Fiat chce odkurzyć starą nazwę. To brzmi jak bardzo zły pomysł

To byłaby dosłownie "kropka w gamie tej marki". Fiat Punto może powrócić - ale forma, w jakiej to auto widzi szef włoskiej marki, nie brzmi zachęcająco.

W gamie tej marki brakuje wielu modeli, ale Fiat Punto bez wątpienia jest jedną z największych niezapełnionych dziur. Producent z Turynu słynie z małych aut, a brak przedstawiciela w segmencie B jest tutaj dużą stratą. Istnieje jednak spora szansa, że niebawem się to zmieni - choć pomysł Włochów nie brzmi zachęcająco.

Szef Fiata, Oliver Francois, ujawnił, że powrót Punto jak najbardziej wchodzi w grę. W jego wizji byłby to samochód "dynamiczny i zgrabny wizualnie". Oraz, oczywiście, elektryczny.

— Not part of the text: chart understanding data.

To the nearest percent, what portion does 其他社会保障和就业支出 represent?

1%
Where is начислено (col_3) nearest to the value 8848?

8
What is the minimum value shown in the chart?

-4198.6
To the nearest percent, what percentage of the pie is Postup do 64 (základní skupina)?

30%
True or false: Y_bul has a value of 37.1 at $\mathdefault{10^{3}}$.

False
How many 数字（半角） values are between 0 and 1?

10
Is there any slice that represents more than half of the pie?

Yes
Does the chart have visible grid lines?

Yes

A to oznacza, że jeśli Fiat Punto trafi na rynek, to będzie "tym, co wszystko inne"

I co gorsza ten przepis, powielany w wielu markach, nie działa. Mowa tutaj o platformie, którą wykorzystuje Opel Corsa, Peugeot 208 czy Lancia Ypsilon. Te dwa pierwsze samochody, dostępne od lat, trzymają w miarę mocną pozycję na rynku. Lancia z kolei miała rozwinąć skrzydła po latach sukcesów wyłącznie na włoskim rynku.

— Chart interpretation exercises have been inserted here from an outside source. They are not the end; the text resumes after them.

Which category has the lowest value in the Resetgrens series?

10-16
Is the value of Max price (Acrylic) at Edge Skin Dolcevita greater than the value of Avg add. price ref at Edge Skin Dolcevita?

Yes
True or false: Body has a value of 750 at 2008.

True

Lancia Ypsilon Fiat Punto 2025

Przypomnijmy: poprzednia generacja, spokrewniona z Pandą, sprzedawała się doskonale na Półwyspie Apenińskim. Włosi uwielbiali Ypsilona, bo był ładny, tani i oszczędny. Stąd też świetne wyniki sprzedaży i ogromny popyt na ten model.

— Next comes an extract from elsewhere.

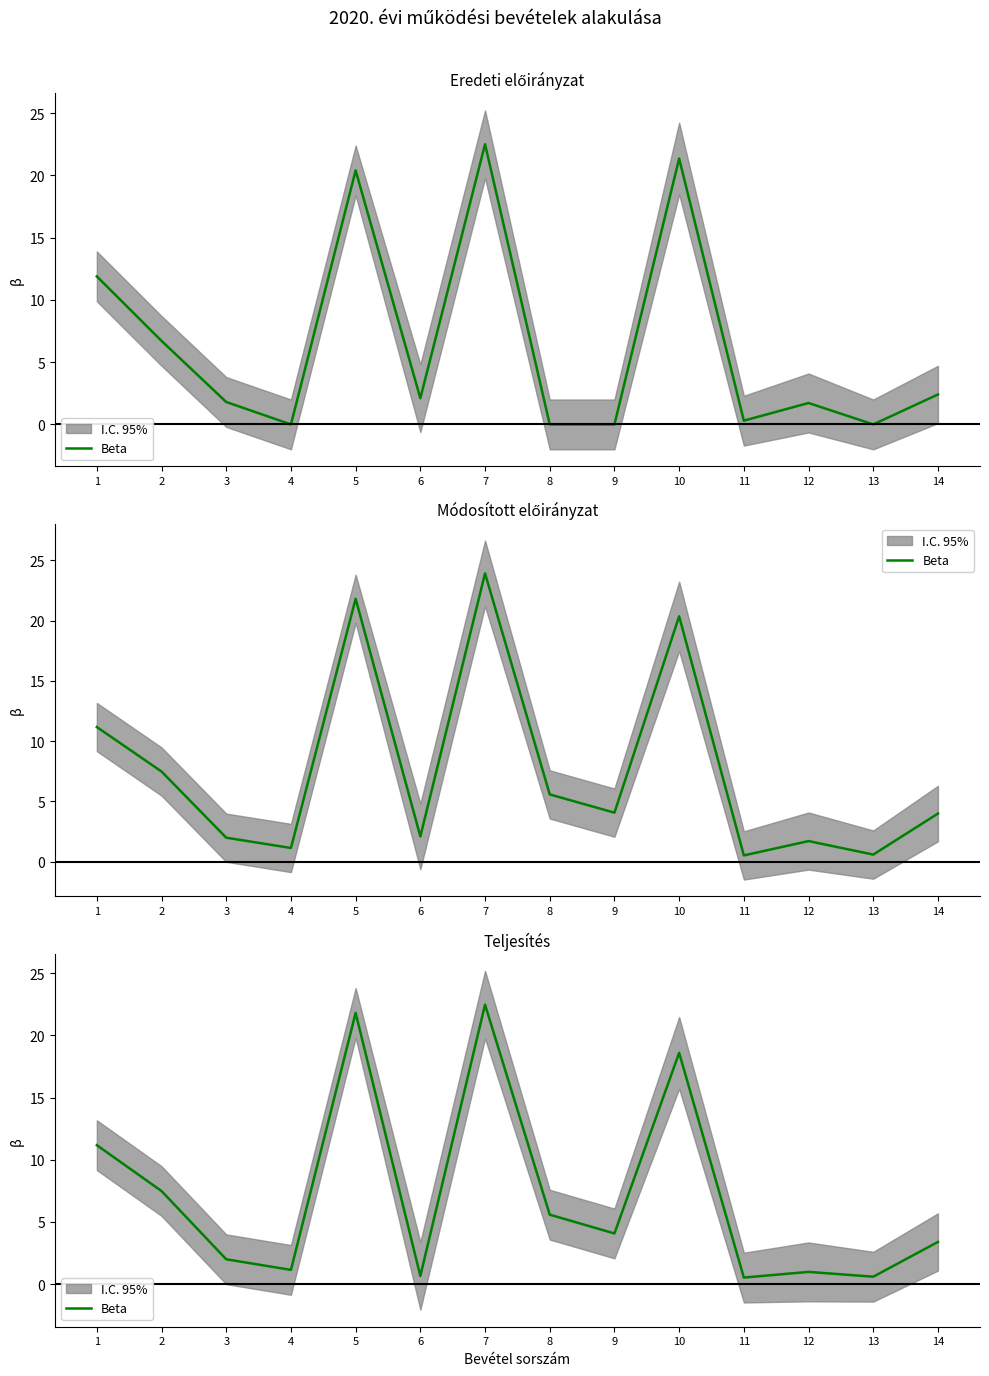

What is the value of the 11th point from the left?

0.5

Tymczasem nowa generacja miała przywrócić "blask" tej marki. Dostaliśmy więc Opla Corsę z dziwnie dopasowanym nowym pasem przednim i tylnym, wysoką ceną i z dwoma rodzajami napędu. Efekt? Sprzedaż leży, dosłownie.

Lancia Ypsilon Fiat Punto 2025

A nowy Fiat Punto miałby być tym samym (zapewne), w nieco zmodyfikowanym opakowaniu. Nie brzmi to więc jak przepis na sukces, zwłaszcza w czasach, gdy cena gra pierwsze skrzypce.

Swoją drogą fascynujący jest fakt, że Stellantis, mając tak proste i powszechne rozwiązania, wciąż nie może mocno obniżyć ceny samochodów, aby za sprawą wolumenu zwiększyć przychody. Niewiadomą jest kierunek, w którym pójdzie ten koncern w najbliższych miesiącach, pod rządami nowego dyrektora wykonawczego. Pewne jest jednak to, że ktokolwiek nie usiądzie za sterami, będzie lepszym wyborem od Carlosa Tavaresa.

Póki co Włosi skupiają się na debiucie Grande Pandy, która niestety jest droga. A w ślad za nią mają pójść kolejne modele z tej rodziny. Czy będzie to sukces? Coś czuję, że niekoniecznie.